━━ DATA TO USE

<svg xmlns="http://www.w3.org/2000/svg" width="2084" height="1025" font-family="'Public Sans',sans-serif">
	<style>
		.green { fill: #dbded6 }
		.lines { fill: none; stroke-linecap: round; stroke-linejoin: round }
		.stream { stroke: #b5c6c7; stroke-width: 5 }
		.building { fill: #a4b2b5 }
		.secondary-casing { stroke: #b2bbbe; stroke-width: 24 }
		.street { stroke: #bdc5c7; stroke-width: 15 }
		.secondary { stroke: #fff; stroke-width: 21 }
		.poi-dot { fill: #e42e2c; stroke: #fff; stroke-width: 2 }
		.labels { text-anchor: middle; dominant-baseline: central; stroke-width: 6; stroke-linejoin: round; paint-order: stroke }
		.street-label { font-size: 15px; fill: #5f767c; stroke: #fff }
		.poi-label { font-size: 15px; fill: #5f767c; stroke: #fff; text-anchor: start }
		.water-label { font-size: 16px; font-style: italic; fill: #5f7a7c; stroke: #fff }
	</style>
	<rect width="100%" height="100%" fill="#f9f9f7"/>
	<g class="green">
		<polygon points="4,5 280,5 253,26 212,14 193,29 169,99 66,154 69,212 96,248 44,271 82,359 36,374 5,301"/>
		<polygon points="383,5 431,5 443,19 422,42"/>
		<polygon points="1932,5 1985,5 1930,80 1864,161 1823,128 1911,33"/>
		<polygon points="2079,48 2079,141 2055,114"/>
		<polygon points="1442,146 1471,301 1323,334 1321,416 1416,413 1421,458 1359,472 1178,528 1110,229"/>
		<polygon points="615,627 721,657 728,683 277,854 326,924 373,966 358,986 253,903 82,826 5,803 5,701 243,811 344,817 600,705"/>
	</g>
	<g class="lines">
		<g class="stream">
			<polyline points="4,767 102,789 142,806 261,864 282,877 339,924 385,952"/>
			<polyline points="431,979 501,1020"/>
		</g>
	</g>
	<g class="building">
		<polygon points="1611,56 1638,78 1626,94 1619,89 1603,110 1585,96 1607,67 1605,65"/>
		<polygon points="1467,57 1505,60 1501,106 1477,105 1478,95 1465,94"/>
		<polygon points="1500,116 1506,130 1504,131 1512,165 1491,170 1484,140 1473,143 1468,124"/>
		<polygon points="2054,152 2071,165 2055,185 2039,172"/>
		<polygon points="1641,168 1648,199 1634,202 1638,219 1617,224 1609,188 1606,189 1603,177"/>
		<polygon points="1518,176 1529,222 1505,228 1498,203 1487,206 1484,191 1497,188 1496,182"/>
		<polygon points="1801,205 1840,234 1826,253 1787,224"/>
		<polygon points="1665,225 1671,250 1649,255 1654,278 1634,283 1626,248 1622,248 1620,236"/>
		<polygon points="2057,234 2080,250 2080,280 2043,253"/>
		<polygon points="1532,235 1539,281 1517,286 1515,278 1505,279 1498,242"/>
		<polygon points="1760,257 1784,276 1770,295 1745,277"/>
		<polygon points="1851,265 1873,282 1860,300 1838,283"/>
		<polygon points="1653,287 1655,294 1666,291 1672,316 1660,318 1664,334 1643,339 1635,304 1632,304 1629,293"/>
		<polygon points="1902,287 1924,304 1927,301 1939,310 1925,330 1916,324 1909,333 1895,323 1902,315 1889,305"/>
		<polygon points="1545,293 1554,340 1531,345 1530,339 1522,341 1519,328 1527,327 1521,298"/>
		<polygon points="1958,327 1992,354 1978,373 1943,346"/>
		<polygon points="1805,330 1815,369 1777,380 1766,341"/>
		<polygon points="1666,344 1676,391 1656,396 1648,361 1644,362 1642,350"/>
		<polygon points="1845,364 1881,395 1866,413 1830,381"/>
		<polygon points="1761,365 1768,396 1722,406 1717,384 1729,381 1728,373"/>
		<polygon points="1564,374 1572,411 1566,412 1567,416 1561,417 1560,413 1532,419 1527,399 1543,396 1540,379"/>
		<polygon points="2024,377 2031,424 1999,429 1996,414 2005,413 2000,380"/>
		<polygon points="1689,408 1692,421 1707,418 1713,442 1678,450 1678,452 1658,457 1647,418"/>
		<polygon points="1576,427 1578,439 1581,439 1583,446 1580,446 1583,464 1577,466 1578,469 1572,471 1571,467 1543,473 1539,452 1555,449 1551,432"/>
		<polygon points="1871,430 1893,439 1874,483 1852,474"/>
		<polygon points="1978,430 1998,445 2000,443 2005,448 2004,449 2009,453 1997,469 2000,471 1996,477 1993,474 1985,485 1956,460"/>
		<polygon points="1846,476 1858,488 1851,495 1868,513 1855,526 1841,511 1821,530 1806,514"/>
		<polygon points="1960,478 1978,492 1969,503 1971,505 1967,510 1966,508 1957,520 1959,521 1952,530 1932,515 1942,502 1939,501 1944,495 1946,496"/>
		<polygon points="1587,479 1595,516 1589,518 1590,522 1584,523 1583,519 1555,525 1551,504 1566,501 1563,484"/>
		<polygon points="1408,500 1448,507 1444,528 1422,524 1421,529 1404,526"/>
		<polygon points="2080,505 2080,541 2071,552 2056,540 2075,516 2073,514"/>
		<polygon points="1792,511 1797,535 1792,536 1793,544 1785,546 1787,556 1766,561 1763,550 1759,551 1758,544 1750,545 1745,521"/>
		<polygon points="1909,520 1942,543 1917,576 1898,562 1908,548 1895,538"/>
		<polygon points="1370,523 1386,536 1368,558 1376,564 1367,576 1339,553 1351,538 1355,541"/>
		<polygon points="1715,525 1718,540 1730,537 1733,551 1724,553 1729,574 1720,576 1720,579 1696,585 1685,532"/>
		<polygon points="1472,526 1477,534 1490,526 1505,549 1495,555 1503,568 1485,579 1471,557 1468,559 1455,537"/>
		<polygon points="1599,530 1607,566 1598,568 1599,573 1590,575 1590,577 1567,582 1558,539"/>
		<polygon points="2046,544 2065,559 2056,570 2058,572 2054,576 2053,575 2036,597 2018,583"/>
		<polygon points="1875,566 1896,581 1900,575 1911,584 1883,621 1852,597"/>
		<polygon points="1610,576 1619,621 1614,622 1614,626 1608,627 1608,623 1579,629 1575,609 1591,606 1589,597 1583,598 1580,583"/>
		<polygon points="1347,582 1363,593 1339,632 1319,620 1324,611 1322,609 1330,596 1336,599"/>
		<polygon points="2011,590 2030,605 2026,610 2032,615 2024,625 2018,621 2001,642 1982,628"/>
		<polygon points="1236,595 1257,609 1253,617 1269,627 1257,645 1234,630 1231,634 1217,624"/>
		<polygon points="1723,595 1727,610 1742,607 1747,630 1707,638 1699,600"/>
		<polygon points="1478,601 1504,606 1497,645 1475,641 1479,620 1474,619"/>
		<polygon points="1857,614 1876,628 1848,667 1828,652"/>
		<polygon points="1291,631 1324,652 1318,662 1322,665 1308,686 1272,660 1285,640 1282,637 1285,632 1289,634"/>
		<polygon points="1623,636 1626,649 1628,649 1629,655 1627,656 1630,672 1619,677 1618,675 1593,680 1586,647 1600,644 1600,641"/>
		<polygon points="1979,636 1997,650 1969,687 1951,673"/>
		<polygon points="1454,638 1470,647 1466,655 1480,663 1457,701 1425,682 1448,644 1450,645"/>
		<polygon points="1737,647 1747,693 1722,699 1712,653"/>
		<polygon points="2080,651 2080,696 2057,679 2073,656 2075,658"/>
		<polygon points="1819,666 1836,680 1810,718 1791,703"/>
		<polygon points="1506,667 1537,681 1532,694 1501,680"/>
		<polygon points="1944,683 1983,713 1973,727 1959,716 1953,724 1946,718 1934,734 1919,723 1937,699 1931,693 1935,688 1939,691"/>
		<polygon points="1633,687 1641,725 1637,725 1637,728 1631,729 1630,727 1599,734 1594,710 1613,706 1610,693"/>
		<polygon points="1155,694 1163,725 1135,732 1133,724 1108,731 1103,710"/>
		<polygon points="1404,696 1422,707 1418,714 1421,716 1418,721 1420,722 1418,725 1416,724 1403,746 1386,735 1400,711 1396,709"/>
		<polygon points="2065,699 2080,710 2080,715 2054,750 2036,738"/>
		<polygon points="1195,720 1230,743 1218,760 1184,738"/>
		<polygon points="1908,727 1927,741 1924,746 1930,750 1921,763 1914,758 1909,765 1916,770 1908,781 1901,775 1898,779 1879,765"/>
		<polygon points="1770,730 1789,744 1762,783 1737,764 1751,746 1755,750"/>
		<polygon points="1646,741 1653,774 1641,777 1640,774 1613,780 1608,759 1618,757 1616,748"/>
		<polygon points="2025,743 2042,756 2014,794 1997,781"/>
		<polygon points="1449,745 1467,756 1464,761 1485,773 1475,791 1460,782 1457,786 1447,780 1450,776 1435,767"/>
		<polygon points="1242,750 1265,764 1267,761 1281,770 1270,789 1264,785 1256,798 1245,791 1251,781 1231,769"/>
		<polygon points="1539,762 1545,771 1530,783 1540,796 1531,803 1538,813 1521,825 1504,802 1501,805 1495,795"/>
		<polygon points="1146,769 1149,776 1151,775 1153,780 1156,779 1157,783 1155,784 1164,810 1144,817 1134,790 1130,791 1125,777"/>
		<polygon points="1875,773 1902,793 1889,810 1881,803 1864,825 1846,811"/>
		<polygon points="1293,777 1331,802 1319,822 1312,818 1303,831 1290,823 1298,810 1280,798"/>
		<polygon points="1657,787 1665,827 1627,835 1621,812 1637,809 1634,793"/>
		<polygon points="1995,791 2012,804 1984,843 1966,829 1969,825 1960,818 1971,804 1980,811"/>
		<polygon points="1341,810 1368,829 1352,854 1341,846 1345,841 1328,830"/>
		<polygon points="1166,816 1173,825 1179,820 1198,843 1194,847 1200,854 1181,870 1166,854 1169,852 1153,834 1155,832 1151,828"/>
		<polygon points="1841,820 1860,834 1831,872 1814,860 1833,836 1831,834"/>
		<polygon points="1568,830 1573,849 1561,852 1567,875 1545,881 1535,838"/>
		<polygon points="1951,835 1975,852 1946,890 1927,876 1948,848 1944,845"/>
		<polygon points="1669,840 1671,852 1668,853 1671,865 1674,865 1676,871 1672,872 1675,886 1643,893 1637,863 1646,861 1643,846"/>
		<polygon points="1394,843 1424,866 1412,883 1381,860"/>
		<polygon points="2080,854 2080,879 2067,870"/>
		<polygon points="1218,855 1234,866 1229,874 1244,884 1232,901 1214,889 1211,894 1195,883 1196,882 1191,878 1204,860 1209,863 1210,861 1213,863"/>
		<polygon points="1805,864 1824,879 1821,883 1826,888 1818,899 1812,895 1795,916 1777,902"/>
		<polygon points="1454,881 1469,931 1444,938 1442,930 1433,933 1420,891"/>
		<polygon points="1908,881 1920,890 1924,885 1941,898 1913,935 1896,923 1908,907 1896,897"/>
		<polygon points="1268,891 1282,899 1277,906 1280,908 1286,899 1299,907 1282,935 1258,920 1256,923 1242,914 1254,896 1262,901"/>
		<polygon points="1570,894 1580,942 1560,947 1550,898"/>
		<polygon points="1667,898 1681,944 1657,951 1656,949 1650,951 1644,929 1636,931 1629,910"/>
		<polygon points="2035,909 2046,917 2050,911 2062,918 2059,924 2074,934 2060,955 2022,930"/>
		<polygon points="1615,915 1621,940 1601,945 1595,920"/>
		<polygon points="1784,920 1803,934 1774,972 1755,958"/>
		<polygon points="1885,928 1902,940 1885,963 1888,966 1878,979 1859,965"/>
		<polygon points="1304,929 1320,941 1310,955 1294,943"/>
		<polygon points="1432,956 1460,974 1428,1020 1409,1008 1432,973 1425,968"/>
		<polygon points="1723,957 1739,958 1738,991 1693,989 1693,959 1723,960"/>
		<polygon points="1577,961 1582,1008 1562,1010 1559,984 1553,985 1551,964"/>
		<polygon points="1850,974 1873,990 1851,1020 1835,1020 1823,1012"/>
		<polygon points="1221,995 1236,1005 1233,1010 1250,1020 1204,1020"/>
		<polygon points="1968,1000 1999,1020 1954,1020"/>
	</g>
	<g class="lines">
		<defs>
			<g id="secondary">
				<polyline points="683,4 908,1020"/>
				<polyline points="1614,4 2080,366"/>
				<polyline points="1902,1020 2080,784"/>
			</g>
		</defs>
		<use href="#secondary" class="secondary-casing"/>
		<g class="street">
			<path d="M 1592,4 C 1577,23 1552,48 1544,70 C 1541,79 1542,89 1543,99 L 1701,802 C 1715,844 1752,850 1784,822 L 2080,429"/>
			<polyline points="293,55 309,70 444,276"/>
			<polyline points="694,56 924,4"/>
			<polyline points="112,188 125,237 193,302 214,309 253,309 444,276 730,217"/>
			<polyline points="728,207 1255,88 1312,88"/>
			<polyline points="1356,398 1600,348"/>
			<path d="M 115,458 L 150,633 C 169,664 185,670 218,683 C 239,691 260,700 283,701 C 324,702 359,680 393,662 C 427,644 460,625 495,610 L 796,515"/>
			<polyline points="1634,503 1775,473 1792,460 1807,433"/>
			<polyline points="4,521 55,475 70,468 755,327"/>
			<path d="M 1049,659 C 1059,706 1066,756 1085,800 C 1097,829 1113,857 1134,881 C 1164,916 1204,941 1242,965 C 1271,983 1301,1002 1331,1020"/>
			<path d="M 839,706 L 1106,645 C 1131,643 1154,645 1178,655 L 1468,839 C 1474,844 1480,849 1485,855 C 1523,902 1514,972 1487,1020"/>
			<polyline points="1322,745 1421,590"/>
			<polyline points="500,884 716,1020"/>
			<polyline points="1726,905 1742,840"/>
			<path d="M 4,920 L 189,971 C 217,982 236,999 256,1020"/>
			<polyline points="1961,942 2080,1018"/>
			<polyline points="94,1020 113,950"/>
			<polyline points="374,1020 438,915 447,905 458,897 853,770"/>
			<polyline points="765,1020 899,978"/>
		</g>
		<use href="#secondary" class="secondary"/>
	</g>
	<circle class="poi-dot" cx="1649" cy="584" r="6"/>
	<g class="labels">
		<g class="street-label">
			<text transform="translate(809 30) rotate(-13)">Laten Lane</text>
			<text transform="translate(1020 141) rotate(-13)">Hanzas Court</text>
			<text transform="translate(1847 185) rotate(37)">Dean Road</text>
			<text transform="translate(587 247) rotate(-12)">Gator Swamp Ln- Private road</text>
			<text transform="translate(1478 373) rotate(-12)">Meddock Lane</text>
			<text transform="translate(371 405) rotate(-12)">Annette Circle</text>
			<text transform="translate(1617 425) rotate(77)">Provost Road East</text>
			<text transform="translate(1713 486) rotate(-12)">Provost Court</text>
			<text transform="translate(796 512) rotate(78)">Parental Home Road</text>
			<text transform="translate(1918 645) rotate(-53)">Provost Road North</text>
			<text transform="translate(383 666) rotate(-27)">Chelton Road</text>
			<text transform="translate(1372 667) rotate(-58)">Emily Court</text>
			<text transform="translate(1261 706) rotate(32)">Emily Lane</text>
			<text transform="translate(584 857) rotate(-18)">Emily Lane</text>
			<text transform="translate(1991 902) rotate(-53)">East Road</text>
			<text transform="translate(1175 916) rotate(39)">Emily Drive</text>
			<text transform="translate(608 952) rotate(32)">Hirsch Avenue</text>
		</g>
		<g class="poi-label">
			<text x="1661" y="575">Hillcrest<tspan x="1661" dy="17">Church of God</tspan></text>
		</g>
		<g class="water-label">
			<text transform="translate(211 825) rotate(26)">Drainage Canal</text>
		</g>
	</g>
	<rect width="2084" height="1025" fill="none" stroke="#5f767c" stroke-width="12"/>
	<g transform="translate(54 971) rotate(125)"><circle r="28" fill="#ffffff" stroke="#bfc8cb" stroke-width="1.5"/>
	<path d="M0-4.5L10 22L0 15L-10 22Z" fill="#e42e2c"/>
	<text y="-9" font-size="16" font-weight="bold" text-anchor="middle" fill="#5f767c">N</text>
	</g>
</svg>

━━━━

TO DO: Work out how many lines in the records hold the word "round", and answer with that number alone.

EXERCISE RESPONSE: 2